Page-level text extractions
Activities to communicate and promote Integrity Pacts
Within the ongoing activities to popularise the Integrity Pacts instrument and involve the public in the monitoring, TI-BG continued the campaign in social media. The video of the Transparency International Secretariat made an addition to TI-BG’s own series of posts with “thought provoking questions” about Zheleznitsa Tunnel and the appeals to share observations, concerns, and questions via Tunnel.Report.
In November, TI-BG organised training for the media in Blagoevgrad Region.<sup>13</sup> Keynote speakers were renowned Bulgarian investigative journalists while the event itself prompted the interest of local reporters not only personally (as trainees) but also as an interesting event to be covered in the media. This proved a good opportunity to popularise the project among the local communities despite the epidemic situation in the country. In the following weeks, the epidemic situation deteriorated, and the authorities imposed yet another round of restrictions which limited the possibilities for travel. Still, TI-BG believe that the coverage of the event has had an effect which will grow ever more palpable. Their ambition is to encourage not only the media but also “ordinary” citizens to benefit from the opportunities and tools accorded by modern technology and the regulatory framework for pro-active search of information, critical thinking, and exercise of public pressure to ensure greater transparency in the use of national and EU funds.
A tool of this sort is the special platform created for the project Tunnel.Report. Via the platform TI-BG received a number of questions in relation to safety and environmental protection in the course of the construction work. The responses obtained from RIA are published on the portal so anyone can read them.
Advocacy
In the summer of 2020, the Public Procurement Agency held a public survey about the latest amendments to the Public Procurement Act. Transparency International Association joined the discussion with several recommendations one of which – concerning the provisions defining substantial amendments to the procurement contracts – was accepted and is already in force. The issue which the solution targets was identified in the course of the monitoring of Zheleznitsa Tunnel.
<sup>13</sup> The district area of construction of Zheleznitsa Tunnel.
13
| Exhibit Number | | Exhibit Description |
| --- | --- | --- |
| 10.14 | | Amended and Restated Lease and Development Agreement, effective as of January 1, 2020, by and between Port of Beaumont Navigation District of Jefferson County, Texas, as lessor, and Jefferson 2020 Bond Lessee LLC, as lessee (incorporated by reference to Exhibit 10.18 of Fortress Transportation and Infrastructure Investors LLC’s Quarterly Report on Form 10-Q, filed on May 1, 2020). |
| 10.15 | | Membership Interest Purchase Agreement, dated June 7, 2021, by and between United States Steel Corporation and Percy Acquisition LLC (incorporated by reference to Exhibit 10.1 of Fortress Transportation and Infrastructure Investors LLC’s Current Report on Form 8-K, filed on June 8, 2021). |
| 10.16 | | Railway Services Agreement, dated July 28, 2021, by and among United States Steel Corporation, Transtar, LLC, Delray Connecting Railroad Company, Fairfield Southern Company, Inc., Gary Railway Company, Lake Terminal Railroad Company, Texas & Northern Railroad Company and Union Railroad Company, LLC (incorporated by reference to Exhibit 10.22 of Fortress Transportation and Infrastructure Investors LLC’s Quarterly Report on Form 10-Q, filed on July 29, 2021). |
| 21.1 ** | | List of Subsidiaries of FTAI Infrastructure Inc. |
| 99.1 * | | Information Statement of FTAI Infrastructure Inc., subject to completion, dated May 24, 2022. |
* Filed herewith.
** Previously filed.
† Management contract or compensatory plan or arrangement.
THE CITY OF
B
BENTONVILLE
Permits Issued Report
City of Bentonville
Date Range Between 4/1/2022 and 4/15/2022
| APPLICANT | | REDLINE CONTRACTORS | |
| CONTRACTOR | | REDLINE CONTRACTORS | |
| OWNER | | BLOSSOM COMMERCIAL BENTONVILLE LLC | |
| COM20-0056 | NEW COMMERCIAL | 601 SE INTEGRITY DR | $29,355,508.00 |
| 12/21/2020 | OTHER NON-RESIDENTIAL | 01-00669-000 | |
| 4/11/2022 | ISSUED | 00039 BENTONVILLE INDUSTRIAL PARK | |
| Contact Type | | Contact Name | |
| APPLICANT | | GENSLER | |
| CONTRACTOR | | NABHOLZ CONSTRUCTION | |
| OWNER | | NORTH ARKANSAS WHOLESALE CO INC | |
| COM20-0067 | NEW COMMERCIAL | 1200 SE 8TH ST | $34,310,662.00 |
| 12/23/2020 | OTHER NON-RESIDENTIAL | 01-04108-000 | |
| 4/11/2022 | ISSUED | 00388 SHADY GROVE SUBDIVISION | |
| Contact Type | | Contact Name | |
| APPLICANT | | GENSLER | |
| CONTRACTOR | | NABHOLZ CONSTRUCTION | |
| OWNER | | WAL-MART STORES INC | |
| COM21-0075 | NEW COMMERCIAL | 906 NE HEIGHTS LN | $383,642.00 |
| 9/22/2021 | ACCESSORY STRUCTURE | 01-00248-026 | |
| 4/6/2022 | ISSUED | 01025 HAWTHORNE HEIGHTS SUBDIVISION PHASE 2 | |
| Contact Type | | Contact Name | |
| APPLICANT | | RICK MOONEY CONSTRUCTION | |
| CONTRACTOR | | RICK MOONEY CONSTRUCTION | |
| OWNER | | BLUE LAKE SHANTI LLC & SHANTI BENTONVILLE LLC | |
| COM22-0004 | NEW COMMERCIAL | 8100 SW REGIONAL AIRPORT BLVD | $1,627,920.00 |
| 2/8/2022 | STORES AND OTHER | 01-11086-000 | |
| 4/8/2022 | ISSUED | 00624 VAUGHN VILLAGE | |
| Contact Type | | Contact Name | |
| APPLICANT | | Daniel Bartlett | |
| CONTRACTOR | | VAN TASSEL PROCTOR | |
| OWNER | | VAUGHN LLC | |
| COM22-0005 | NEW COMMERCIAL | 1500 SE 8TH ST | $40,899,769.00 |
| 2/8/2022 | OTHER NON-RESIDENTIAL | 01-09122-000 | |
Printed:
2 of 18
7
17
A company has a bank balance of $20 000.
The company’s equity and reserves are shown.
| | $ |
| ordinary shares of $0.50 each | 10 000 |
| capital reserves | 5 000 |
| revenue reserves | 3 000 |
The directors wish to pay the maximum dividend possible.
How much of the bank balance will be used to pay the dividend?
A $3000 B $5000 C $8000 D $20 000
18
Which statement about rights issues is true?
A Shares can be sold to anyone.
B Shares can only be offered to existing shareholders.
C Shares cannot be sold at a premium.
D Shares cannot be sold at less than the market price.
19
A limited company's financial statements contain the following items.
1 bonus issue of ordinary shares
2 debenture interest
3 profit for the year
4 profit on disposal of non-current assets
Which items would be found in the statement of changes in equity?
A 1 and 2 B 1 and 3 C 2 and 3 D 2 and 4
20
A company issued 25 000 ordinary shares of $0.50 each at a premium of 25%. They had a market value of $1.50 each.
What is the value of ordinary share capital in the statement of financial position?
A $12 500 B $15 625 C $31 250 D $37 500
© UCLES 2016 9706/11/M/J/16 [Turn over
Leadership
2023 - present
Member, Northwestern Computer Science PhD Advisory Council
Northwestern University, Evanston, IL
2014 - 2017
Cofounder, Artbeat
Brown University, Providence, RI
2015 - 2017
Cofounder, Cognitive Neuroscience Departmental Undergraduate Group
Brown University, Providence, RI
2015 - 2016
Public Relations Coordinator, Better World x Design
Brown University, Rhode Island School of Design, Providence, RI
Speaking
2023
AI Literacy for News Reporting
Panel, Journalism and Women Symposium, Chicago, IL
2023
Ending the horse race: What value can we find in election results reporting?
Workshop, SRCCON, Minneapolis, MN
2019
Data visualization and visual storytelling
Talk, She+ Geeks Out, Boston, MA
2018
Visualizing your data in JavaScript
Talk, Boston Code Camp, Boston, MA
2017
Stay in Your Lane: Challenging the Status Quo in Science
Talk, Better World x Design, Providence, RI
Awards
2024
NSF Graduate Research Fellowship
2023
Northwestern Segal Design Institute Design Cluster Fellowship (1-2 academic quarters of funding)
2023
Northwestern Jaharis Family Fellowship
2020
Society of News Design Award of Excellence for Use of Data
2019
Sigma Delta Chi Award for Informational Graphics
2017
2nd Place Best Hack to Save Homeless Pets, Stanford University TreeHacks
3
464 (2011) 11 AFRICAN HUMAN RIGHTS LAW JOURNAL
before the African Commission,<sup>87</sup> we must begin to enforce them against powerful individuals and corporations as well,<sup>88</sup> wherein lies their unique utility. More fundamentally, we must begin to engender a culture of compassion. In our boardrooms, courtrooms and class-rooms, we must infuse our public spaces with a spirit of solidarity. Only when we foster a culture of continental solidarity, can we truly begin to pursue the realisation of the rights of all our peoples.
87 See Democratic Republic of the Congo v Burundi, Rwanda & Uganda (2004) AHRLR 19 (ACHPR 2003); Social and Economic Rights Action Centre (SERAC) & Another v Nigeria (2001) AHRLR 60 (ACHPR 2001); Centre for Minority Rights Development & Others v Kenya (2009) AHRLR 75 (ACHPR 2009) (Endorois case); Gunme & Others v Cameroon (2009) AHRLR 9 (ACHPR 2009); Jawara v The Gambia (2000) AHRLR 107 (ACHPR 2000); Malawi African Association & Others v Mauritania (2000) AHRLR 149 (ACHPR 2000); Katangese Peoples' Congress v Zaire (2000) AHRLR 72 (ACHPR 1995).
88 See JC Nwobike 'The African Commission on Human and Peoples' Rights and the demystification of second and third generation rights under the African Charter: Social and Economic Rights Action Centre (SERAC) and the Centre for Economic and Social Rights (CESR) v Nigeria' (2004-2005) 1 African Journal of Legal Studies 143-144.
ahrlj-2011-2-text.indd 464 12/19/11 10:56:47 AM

** Problem to solve **
Answer with one number, namely how many lines in the records contain the string "market".

** Answer space **
2